Mr. Hill play the pessimistic, but realistic Schiff for ten seasons, from 1990 to 2000. He was typically seen for only a couple minutes each episode, jousting with his more animated underling Sam Waterston about cases and legal strategies (and usually winning with a few choice words). With his slumped posture, whispered delivery and laconic style, his performance suggested the toll a career in the compromised and compromising legal system took on a man of principle. His character was loosely based on real New York District Attorney Robert Morganthau. Mr. Hill was twice nominated for an Emmy Award for his performance.

Steven Hill’s first brush with television fame came in 1966 when he was cast as Dan Briggs, the original leader of the special ops unit depicted in Mission: Impossible. But he left after one season because the shooting schedule clashed with his Orthodox Jewish beliefs, which would not permit him to work on the Jewish Sabbath, which begins at sundown Friday and continues until sundown Saturday.

As the first season went on, Mr. Hill repeatedly clashed with the show’s producers, and his part was subsequently diminished, with Martin Landau taking up the slack in later episodes. He was not invited back for a second season, replaced by actor Peter Graves, who remains the performer most closely associated with the hit series. The disappearance of Briggs was never explained in the series.

His dismissal from Mission: Impossible was a serious personal setback. He left acting in 1967 and joined a Jewish community in Rockland County, NY, working in real estate.

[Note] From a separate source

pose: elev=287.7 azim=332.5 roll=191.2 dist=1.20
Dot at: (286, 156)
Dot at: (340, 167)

"I don't think an actor should act every single day,” he told Patrick J. White, in The Complete "Mission: Impossible" Dossier. “I don't think it's good for the so-called creative process. You must have periods when you leave the land fallow, let it revitalize itself."

Up until then, he had had a fairly robust career. He made his Broadway debut in 1946 in A Flag is Born. The following year, he was one of the first crop of actors accepted into the newly formed Actors Studio. Among his fellow students were Marlon Brando, Montgomery Clift and Julie Harris. During those early years, many observers talked of Hill and Brando in the same breath.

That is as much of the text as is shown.